**Data below**
────────

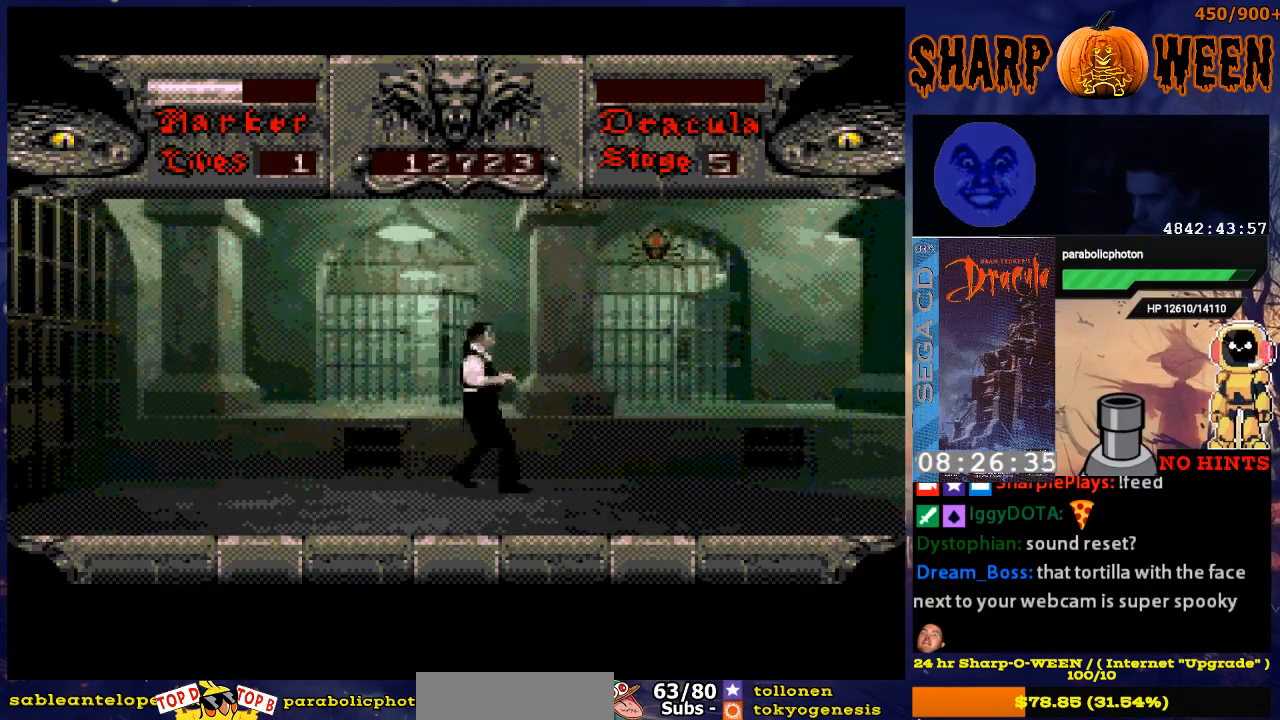
{"buttons": [], "events": [[17, "DPAD_UP", "down"], [50, "DPAD_RIGHT", "up"], [151, "C", "down"], [402, "C", "up"], [452, "DPAD_UP", "up"]]}
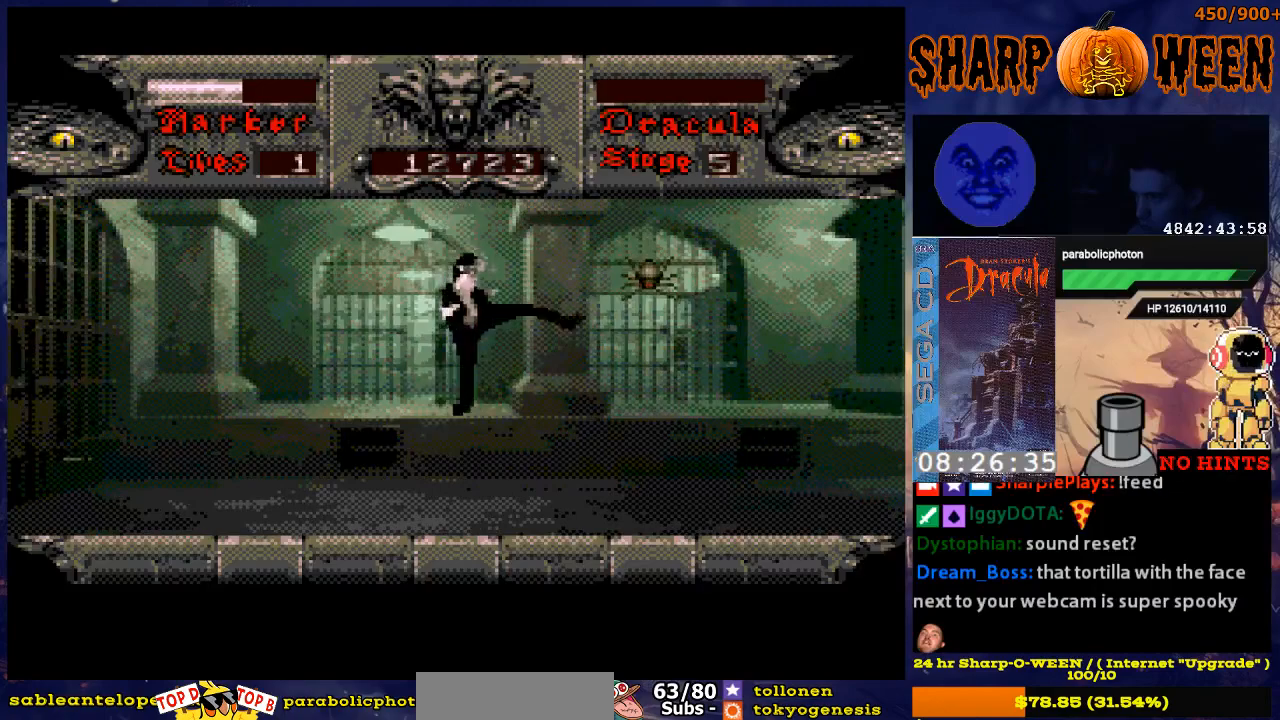
{"buttons": ["DPAD_RIGHT"], "events": [[201, "DPAD_RIGHT", "down"]]}
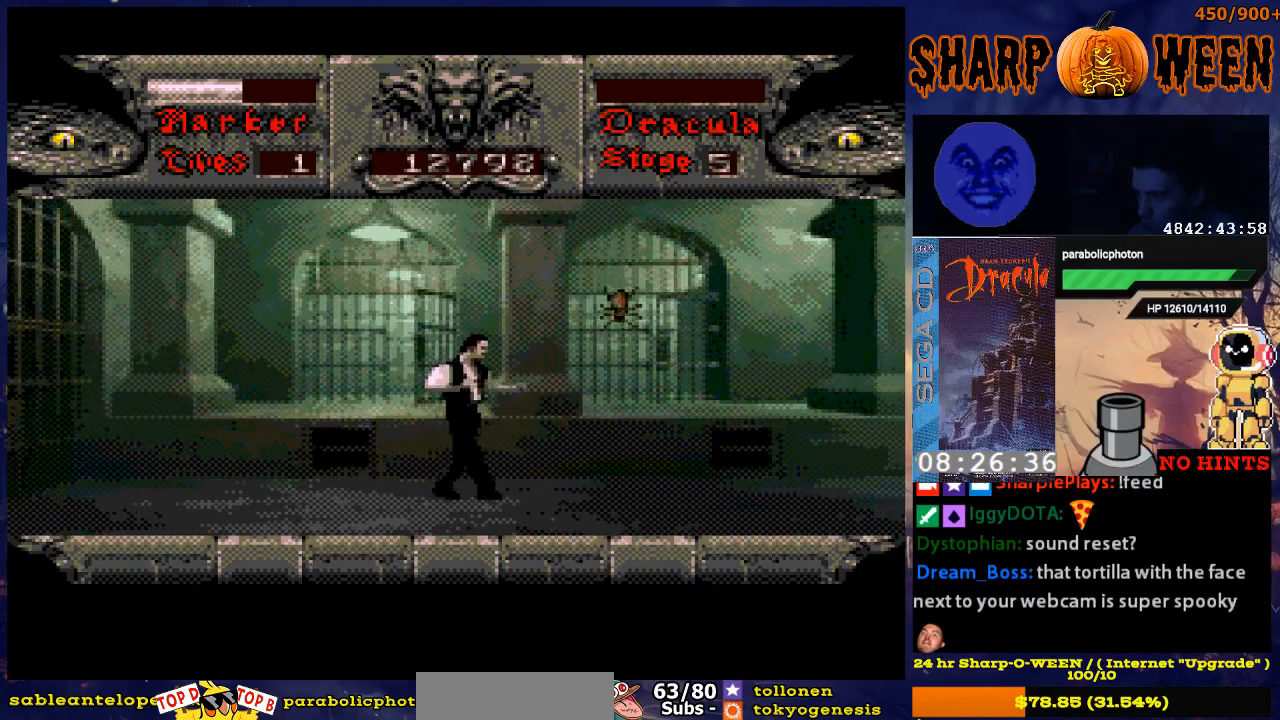
{"buttons": ["C", "DPAD_RIGHT"], "events": [[234, "C", "down"], [351, "C", "up"], [435, "C", "down"]]}
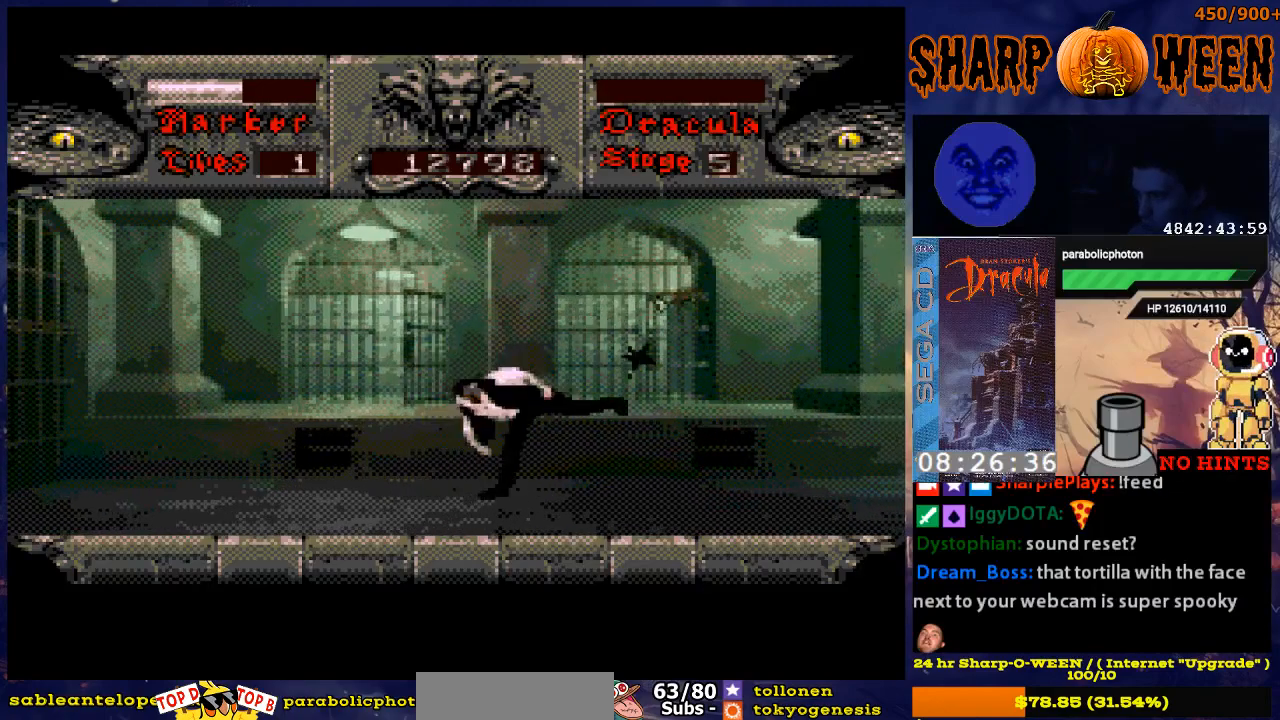
{"buttons": ["DPAD_RIGHT"], "events": [[83, "C", "up"], [134, "DPAD_RIGHT", "up"], [435, "DPAD_RIGHT", "down"]]}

────────

**Assignment**
Whenever a line holds a picture, print that line without the picture. All other data must be output exactly.

**The completed task**
{"buttons": [], "events": [[17, "DPAD_UP", "down"], [50, "DPAD_RIGHT", "up"], [151, "C", "down"], [402, "C", "up"], [452, "DPAD_UP", "up"]]}
{"buttons": ["DPAD_RIGHT"], "events": [[201, "DPAD_RIGHT", "down"]]}
{"buttons": ["C", "DPAD_RIGHT"], "events": [[234, "C", "down"], [351, "C", "up"], [435, "C", "down"]]}
{"buttons": ["DPAD_RIGHT"], "events": [[83, "C", "up"], [134, "DPAD_RIGHT", "up"], [435, "DPAD_RIGHT", "down"]]}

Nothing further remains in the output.